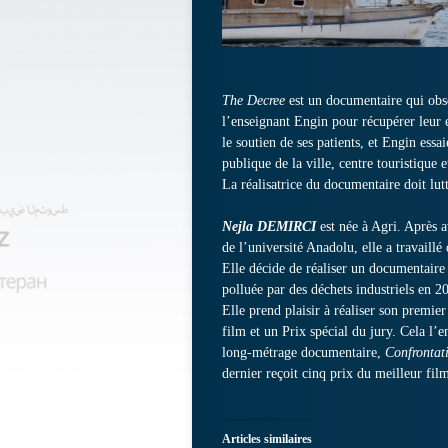
The Decree
est un documentaire qui obse
l’enseignant Engin pour récupérer leur 
le soutien de ses patients, et Engin essa
publique de la ville, centre touristique
La réalisatrice du documentaire doit lutt
Nejla DEMIRCI
est née à Agri. Après 
de l’université Anadolu, elle a travaill
Elle décide de réaliser un documentaire 
polluée par des déchets industriels en 2
Elle prend plaisir à réaliser son premie
film et un Prix spécial du jury. Cela l
long-métrage documentaire,
Confrontat
dernier reçoit cinq prix du meilleur fil
Articles similaires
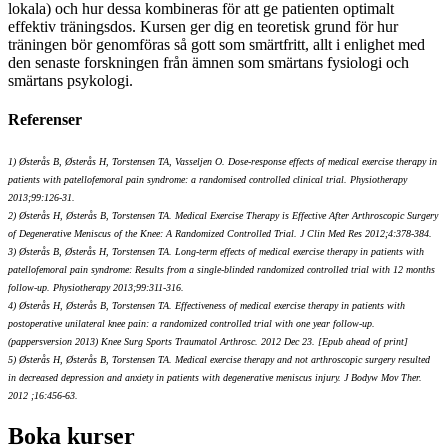
lokala) och hur dessa kombineras för att ge patienten optimalt
effektiv träningsdos. Kursen ger dig en teoretisk grund för hur
träningen bör genomföras så gott som smärtfritt, allt i enlighet med
den senaste forskningen från ämnen som smärtans fysiologi och
smärtans psykologi.
Referenser
1) Østerås B, Østerås H, Torstensen TA, Vasseljen O. Dose-response effects of medical exercise therapy in
patients with patellofemoral pain syndrome: a randomised controlled clinical trial. Physiotherapy
2013;99:126-31.
2) Østerås H, Østerås B, Torstensen TA. Medical Exercise Therapy is Effective After Arthroscopic Surgery
of Degenerative Meniscus of the Knee: A Randomized Controlled Trial. J Clin Med Res 2012;4:378-384.
3) Østerås B, Østerås H, Torstensen TA. Long-term effects of medical exercise therapy in patients with
patellofemoral pain syndrome: Results from a single-blinded randomized controlled trial with 12 months
follow-up. Physiotherapy 2013;99:311-316.
4) Østerås H, Østerås B, Torstensen TA. Effectiveness of medical exercise therapy in patients with
postoperative unilateral knee pain: a randomized controlled trial with one year follow-up.
(pappersversion 2013) Knee Surg Sports Traumatol Arthrosc. 2012 Dec 23. [Epub ahead of print]
5) Østerås H, Østerås B, Torstensen TA. Medical exercise therapy and not arthroscopic surgery resulted
in decreased depression and anxiety in patients with degenerative meniscus injury. J Bodyw Mov Ther.
2012 ;16:456-63.
Boka kurser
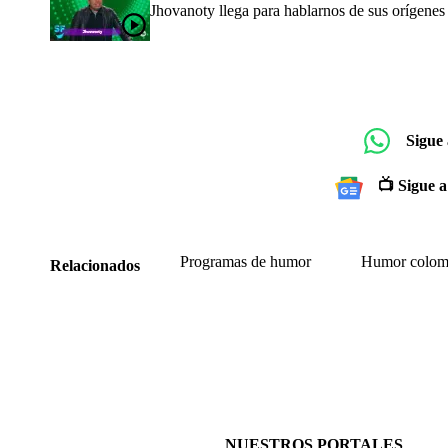
Jhovanoty llega para hablarnos de sus orígenes
Sigue
📺 Sigue a
Programas de humor
Humor colom
Relacionados
NUESTROS PORTALES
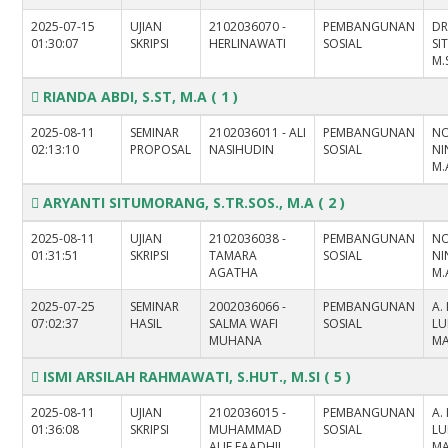
2025-07-15
UJIAN
2102036070 -
PEMBANGUNAN
DR
01:30:07
SKRIPSI
HERLINAWATI
SOSIAL
SI
M.
RIANDA ABDI, S.ST, M.A
( 1 )
2025-08-11
SEMINAR
2102036011 - ALI
PEMBANGUNAN
NO
02:13:10
PROPOSAL
NASIHUDIN
SOSIAL
NI
M.
ARYANTI SITUMORANG, S.TR.SOS., M.A
( 2 )
2025-08-11
UJIAN
2102036038 -
PEMBANGUNAN
NO
01:31:51
SKRIPSI
TAMARA
SOSIAL
NI
AGATHA
M.
2025-07-25
SEMINAR
2002036066 -
PEMBANGUNAN
A.
07:02:37
HASIL
SALMA WAFI
SOSIAL
LU
MUHANA
M
ISMI ARSILAH RAHMAWATI, S.HUT., M.SI
( 5 )
2025-08-11
UJIAN
2102036015 -
PEMBANGUNAN
A.
01:36:08
SKRIPSI
MUHAMMAD
SOSIAL
LU
ALIF FAADHIL
M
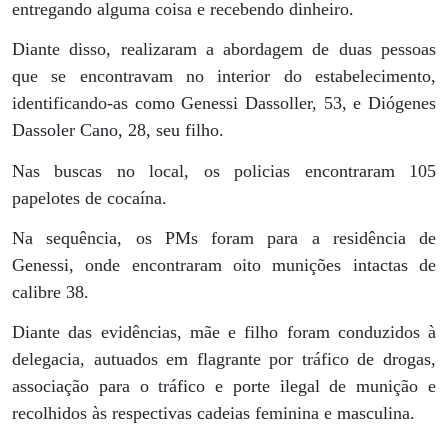
entregando alguma coisa e recebendo dinheiro.
Diante disso, realizaram a abordagem de duas pessoas
que se encontravam no interior do estabelecimento,
identificando-as como Genessi Dassoller, 53, e Diógenes
Dassoler Cano, 28, seu filho.
Nas buscas no local, os policias encontraram 105
papelotes de cocaína.
Na sequência, os PMs foram para a residência de
Genessi, onde encontraram oito munições intactas de
calibre 38.
Diante das evidências, mãe e filho foram conduzidos à
delegacia, autuados em flagrante por tráfico de drogas,
associação para o tráfico e porte ilegal de munição e
recolhidos às respectivas cadeias feminina e masculina.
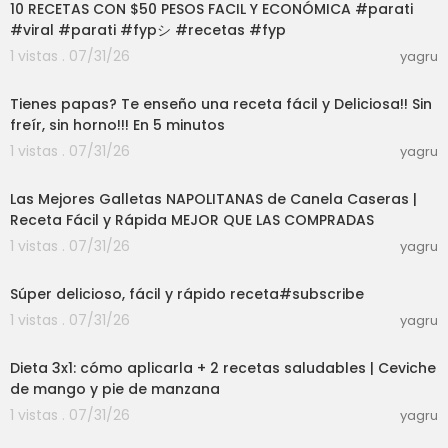
ps://youtube.com/playlist?list=PLQsq4Dx0RCcb
10 RECETAS CON $50 PESOS FACIL Y ECONÓMICA #parati
YqLmtbwZ_8n2Lq9qqoxLc🍜 RECETAS DE GUARNI
#viral #parati #fypシ #recetas #fyp
CIONES, PASTAS, SOPAS, ARROZ, ESPAGUETIS: htt
1 vistas . 07/31/26
yagru
ps://www.youtube.com/playlist?list=PLQsq4Dx0
10:44
RCcaKc1wqH4xfTpN0KpN6Cajn🌮 COCINA MEXIC
ANA: https://www.youtube.com/playlist?list=PLQ
Tienes papas? Te enseño una receta fácil y Deliciosa!! Sin
sq4Dx0RCcYSnj-EIONGJ0fUnG7m0-6R🍝😋 ESPA
freír, sin horno!!! En 5 minutos
GUETI A LA BOLOÑESA: https://youtu.be/vI4O7mB
1 vistas . 07/31/26
yagru
bkfMTACOS GOBERNADOR: https://youtu.be/krG
07:50
gv_jnPQUPAN DE REQUESON El más rico del mun
Las Mejores Galletas NAPOLITANAS de Canela Caseras |
do!!: https://youtu.be/Nv7ZC2t25FsBIRRIA DE RES
Receta Fácil y Rápida MEJOR QUE LAS COMPRADAS
EXPRES: https://youtu.be/topg-59NCNATACOS A
L PASTOR: https://youtu.be/XicQE644KHQPAPAS
1 vistas . 07/31/26
yagru
CON RAJAS Y CREMA: https://youtu.be/2jEtYiwZV
03:01
_8🥞 Desayunos: https://www.youtube.com/pla
Súper delicioso, fácil y rápido receta#subscribe
ylist?list=PLQsq4Dx0RCcbqwTPAFn3KVZp98T7ua
1 vistas . 07/31/26
yagru
GRLCómo hacer PIZZA🍕: https://youtu.be/nYSg
20:54
4nUDYl0CARNE EN SU JUGO: https://youtu.be/Wf
7bHS6Y0aQBARBACOA DE RES: https://youtu.be/
Dieta 3x1: cómo aplicarla + 2 recetas saludables | Ceviche
HZcKnKgZWJE#VickyRecetaFacil #costillasman
de mango y pie de manzana
gohabanero #CostillasDePuerco
1 vistas . 07/31/26
yagru
03:01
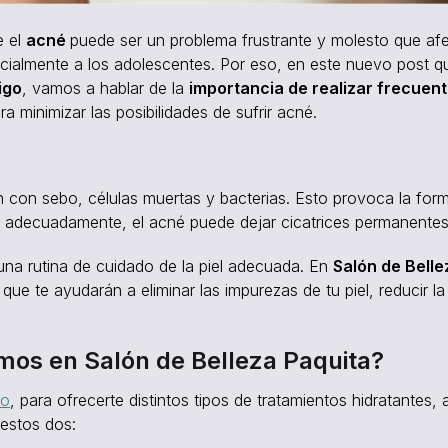
e el
acné
puede ser un problema frustrante y molesto que af
cialmente a los adolescentes. Por eso, en este nuevo post 
igo
, vamos a hablar de la
importancia de realizar frecue
a minimizar las posibilidades de sufrir acné.
n con sebo, células muertas y bacterias. Esto provoca la for
ata adecuadamente, el acné puede dejar cicatrices permanentes
una rutina de cuidado de la piel adecuada. En
Salón de Belle
que te ayudarán a eliminar las impurezas de tu piel, reducir l
mos en Salón de Belleza Paquita?
do
, para ofrecerte distintos tipos de tratamientos hidratantes, 
estos dos:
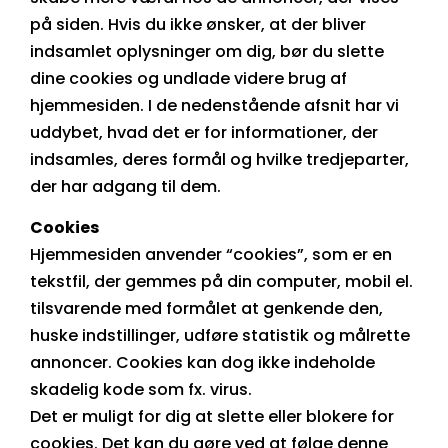
på siden. Hvis du ikke ønsker, at der bliver
indsamlet oplysninger om dig, bør du slette
dine cookies og undlade videre brug af
hjemmesiden. I de nedenstående afsnit har vi
uddybet, hvad det er for informationer, der
indsamles, deres formål og hvilke tredjeparter,
der har adgang til dem.
Cookies
Hjemmesiden anvender “cookies”, som er en
tekstfil, der gemmes på din computer, mobil el.
tilsvarende med formålet at genkende den,
huske indstillinger, udføre statistik og målrette
annoncer. Cookies kan dog ikke indeholde
skadelig kode som fx. virus.
Det er muligt for dig at slette eller blokere for
cookies. Det kan du gøre ved at følge denne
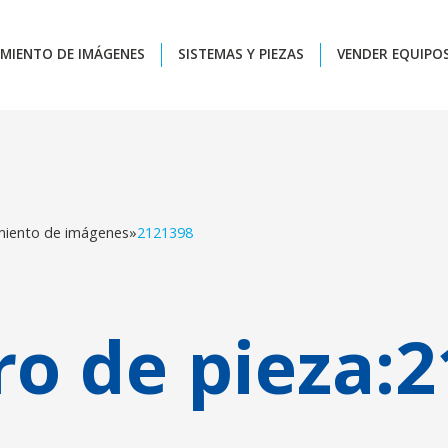
MIENTO DE IMÁGENES
SISTEMAS Y PIEZAS
VENDER EQUIPO
miento de imágenes
»
2121398
o de pieza:
2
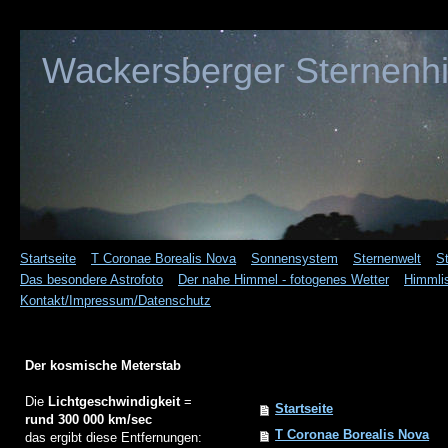
Wackersberger Sternenh
Startseite
T Coronae Borealis Nova
Sonnensystem
Sternenwelt
S
Das besondere Astrofoto
Der nahe Himmel - fotogenes Wetter
Himmli
Kontakt/Impressum/Datenschutz
Sitemap
Der kosmische Meterstab
Die
Lichtgeschwindigkeit
=
Startseite
rund 300 000 km/sec
T Coronae Borealis Nova
das ergibt diese Entfernungen:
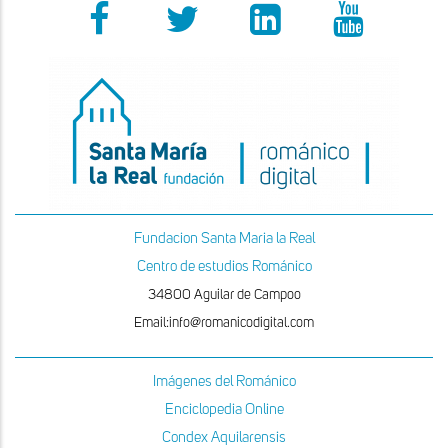
Fundacion Santa Maria la Real
Centro de estudios Románico
34800 Aguilar de Campoo
Email:info@romanicodigital.com
Imágenes del Románico
Enciclopedia Online
Condex Aquilarensis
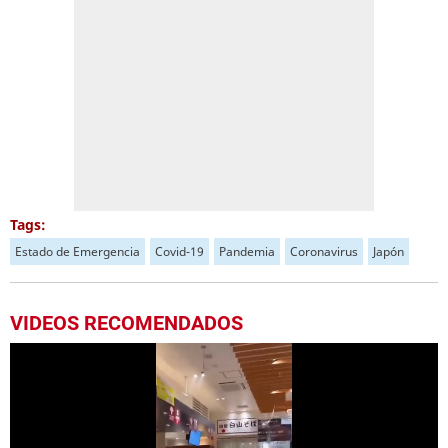
Tags:
Estado de Emergencia
Covid-19
Pandemia
Coronavirus
Japón
VIDEOS RECOMENDADOS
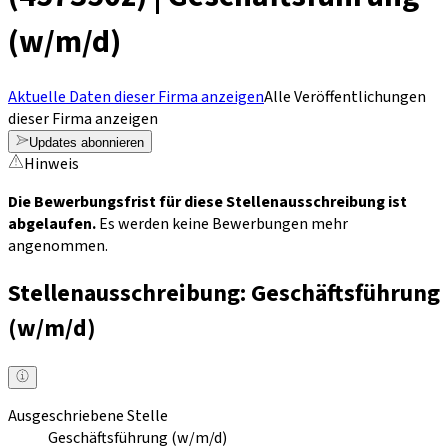
(w/m/d)
Aktuelle Daten dieser Firma anzeigen
Alle Veröffentlichungen
dieser Firma anzeigen
Updates abonnieren
Hinweis
Die Bewerbungsfrist für diese Stellenausschreibung ist
abgelaufen.
Es werden keine Bewerbungen mehr
angenommen.
Stellenausschreibung: Geschäftsführung
(w/m/d)
Ausgeschriebene Stelle
Geschäftsführung (w/m/d)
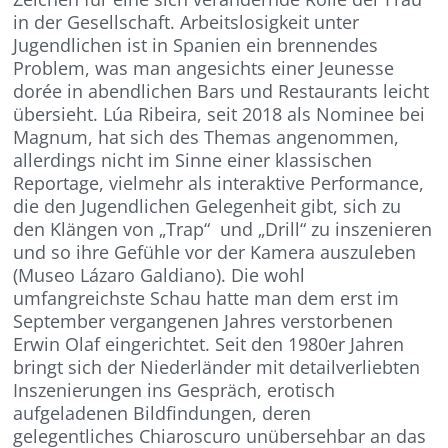
in der Gesellschaft. Arbeitslosigkeit unter
Jugendlichen ist in Spanien ein brennendes
Problem, was man angesichts einer Jeunesse
dorée in abendlichen Bars und Restaurants leicht
übersieht. Lúa Ribeira, seit 2018 als Nominee bei
Magnum, hat sich des Themas angenommen,
allerdings nicht im Sinne einer klassischen
Reportage, vielmehr als interaktive Performance,
die den Jugendlichen Gelegenheit gibt, sich zu
den Klängen von „Trap“ und „Drill“ zu inszenieren
und so ihre Gefühle vor der Kamera auszuleben
(Museo Lázaro Galdiano). Die wohl
umfangreichste Schau hatte man dem erst im
September vergangenen Jahres verstorbenen
Erwin Olaf eingerichtet. Seit den 1980er Jahren
bringt sich der Niederländer mit detailverliebten
Inszenierungen ins Gespräch, erotisch
aufgeladenen Bildfindungen, deren
gelegentliches Chiaroscuro unübersehbar an das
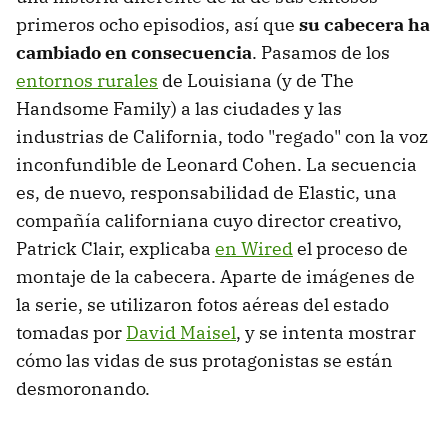
primeros ocho episodios, así que
su cabecera ha
cambiado en consecuencia
. Pasamos de los
entornos rurales
de Louisiana (y de The
Handsome Family) a las ciudades y las
industrias de California, todo "regado" con la voz
inconfundible de Leonard Cohen. La secuencia
es, de nuevo, responsabilidad de Elastic, una
compañía californiana cuyo director creativo,
Patrick Clair, explicaba
en Wired
el proceso de
montaje de la cabecera. Aparte de imágenes de
la serie, se utilizaron fotos aéreas del estado
tomadas por
David Maisel
, y se intenta mostrar
cómo las vidas de sus protagonistas se están
desmoronando.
____________________
> WHAT THE TASK REQUIRES:
Return exactly the lines above from the line that has "cambiado en consecuencia" through the line that has "compañía californiana cuyo", inclusive, and nothing else.

> WRITTEN RESPONSE:
cambiado en consecuencia
. Pasamos de los
entornos rurales
de Louisiana (y de The
Handsome Family) a las ciudades y las
industrias de California, todo "regado" con la voz
inconfundible de Leonard Cohen. La secuencia
es, de nuevo, responsabilidad de Elastic, una
compañía californiana cuyo director creativo,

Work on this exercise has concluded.